Look around, you’ll see everything from its Romanesque origin to its Baroque finishings — but don’t miss its crypt since that’s where its relics are housed.
The monastery is more than just its church as it has a quiet garden and a guesthouse for anyone needing accommodation.
While not quite as big, Großmehring has a number of other churches that you can see. They’ve got everything from small chapels in the villages of Großmehring Proper and Theißring; followed by a 12th century one in Tholbath; one built in 1200 in Straßhausen; Pettling’s didn’t come along until 1590; St.
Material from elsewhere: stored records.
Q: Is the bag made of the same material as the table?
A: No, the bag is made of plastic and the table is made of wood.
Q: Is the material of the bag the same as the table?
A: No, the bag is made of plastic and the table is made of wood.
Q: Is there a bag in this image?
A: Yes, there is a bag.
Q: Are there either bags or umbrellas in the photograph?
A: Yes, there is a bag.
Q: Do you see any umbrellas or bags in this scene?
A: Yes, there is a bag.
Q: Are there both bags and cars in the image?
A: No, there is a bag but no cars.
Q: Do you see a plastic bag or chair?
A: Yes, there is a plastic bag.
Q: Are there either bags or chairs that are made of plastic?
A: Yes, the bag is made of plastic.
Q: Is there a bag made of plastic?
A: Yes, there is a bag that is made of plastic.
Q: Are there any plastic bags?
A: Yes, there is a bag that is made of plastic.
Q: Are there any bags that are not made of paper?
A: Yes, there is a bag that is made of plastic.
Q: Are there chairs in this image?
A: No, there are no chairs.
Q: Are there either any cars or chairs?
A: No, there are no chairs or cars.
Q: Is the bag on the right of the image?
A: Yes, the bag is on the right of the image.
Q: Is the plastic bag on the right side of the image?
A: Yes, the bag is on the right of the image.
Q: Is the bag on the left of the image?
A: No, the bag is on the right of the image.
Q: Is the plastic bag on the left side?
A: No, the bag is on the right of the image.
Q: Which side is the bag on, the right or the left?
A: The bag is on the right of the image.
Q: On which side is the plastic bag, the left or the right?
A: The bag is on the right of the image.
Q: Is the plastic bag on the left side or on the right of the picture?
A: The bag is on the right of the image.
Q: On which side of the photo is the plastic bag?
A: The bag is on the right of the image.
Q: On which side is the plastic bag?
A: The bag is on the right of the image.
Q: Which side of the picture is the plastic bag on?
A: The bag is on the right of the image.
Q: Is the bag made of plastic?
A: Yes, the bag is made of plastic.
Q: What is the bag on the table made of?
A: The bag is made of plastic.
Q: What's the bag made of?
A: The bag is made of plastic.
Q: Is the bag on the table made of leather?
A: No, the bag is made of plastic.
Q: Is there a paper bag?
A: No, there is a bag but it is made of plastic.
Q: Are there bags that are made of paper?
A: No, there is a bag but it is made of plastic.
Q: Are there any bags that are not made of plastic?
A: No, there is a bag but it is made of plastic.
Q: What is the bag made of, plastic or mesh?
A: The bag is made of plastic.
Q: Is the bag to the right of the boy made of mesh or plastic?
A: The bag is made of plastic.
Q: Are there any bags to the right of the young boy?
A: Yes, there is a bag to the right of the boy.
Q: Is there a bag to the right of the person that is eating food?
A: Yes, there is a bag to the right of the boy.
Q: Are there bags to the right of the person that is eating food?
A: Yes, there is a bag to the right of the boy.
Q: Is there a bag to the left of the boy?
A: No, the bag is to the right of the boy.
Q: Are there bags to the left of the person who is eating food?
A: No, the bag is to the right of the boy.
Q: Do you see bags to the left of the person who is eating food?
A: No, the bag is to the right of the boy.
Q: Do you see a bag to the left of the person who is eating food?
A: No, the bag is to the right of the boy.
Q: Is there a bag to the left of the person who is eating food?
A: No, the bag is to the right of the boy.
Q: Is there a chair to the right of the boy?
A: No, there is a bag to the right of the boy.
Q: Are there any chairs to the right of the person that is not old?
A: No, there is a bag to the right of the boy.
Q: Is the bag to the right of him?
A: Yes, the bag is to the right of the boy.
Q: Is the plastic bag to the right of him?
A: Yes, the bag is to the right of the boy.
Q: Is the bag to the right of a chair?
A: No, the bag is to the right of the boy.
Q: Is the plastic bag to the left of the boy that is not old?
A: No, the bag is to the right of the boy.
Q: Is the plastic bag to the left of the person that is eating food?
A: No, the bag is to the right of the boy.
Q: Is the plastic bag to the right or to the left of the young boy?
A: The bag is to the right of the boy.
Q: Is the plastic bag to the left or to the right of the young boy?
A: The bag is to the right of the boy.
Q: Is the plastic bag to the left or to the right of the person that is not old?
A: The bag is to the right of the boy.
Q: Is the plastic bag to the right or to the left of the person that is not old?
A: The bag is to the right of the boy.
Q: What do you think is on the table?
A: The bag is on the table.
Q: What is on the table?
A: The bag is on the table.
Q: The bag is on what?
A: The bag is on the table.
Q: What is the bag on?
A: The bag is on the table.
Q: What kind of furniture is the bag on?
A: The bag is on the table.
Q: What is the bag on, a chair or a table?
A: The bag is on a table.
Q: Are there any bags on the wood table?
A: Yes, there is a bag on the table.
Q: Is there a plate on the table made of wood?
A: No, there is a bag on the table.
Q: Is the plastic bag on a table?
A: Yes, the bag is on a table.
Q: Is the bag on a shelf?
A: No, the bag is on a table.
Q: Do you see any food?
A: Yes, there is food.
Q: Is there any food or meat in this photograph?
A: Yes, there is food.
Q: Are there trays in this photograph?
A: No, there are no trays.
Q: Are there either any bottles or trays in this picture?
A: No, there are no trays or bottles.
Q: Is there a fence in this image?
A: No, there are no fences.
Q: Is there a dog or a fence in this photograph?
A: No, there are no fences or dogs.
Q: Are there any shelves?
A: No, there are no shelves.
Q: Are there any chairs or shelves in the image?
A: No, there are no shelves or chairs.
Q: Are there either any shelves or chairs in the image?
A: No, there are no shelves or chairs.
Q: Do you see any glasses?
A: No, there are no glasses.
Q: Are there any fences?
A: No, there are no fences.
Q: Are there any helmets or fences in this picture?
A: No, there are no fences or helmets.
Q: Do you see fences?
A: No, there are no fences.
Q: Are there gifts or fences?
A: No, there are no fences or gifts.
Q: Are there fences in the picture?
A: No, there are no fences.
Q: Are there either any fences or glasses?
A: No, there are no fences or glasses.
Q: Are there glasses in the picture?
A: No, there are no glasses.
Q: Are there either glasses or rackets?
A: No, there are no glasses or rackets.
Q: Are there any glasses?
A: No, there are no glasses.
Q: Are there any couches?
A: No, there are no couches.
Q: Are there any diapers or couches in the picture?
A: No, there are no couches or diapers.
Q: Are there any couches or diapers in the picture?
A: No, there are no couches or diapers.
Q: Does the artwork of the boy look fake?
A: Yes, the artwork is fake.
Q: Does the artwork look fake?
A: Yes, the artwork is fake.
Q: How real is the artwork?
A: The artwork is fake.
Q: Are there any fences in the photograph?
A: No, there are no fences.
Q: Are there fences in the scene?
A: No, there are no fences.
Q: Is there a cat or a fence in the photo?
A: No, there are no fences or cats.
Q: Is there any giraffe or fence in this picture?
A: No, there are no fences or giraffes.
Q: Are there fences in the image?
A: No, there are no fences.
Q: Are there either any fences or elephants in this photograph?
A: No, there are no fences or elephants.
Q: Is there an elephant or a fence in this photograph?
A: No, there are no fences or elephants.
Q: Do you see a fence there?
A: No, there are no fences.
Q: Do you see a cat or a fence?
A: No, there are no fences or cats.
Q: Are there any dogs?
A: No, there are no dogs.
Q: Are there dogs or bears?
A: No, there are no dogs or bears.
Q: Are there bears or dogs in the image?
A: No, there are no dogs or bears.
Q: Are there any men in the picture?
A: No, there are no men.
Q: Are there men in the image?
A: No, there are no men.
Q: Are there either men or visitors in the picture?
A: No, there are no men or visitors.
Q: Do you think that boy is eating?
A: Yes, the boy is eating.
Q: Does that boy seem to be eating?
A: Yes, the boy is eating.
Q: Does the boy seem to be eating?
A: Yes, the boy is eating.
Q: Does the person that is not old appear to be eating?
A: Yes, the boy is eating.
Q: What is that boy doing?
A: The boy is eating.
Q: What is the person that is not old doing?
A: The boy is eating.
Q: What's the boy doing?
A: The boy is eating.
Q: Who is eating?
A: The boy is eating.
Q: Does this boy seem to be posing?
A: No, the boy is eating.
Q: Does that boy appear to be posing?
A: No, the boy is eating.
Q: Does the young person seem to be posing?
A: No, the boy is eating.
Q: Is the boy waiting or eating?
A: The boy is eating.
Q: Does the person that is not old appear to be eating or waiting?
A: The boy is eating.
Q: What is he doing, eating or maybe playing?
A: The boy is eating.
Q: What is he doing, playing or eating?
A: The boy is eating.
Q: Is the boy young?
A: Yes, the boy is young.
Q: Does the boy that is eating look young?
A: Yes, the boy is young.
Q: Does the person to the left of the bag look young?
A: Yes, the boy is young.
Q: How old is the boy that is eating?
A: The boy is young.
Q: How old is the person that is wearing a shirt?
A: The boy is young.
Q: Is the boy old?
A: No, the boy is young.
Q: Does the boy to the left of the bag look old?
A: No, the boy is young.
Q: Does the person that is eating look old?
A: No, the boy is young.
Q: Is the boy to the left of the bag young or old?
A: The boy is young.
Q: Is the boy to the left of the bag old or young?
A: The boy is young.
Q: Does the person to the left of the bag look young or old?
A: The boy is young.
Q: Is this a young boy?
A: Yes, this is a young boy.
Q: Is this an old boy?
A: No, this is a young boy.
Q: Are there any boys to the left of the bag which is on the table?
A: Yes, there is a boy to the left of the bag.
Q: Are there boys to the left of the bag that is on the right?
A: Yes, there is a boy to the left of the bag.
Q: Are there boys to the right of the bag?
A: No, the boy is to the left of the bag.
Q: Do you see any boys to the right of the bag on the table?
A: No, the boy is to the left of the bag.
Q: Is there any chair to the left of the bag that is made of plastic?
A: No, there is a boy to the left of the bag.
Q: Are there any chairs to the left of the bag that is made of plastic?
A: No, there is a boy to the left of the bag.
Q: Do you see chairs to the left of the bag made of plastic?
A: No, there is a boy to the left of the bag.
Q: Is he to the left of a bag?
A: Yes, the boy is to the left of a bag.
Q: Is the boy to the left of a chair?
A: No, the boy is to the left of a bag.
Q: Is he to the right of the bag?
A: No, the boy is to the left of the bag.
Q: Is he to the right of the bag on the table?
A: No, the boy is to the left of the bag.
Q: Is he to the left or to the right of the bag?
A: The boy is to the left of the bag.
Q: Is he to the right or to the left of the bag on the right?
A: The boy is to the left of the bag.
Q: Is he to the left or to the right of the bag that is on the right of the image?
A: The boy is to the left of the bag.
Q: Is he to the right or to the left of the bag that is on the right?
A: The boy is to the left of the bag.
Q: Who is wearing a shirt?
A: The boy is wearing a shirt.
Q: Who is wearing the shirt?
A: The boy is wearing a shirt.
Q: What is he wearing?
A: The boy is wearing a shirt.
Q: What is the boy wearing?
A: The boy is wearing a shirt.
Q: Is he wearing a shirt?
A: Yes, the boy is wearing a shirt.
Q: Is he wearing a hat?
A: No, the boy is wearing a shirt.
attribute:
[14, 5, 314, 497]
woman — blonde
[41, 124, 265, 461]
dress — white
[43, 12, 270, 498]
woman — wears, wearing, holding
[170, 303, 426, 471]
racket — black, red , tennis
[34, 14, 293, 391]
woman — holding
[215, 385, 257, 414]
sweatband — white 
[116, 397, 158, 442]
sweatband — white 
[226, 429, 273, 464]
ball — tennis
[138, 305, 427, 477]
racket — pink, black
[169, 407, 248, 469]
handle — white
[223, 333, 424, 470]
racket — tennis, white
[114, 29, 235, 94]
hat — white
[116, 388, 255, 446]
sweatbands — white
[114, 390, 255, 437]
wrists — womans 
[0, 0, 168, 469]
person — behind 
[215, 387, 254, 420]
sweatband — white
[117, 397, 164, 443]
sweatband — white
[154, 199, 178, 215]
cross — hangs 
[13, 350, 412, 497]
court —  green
Catherine’s on the Katharinenberg is from 1447 (ah, that was outta order); Demling’s Baroque church from 1650; and the last one, known as Neue Kirche St. Wolfgang from 1973.
A visitor doesn’t live by churches alone, so go see Großmehring’s Erlachhof — a farm that’s been around since the 13th century; and its Nibelungenbrunnen (Nibelung Fountain) that’s located at its Rathaus (Town Hall).
The Nibelungenlied holds a special theme here, as its culture center is known as the Nibelungenhalle.
Ponder the Nibelungenlied’s tale about a Duchess’ love for her husband, and exacting revenge on his killers over a beer at Großmehring’s Father’s Day Festival in May, or its Summer Night Festival (June 16th), or along one its Guided Bike Tours.
Sorry, that’s too much thinking for even me during Großmehring’s Wine Festival in October. Ah, I might be a serious history buff — I’m also a wine lover, so wonderful that I found everything right here.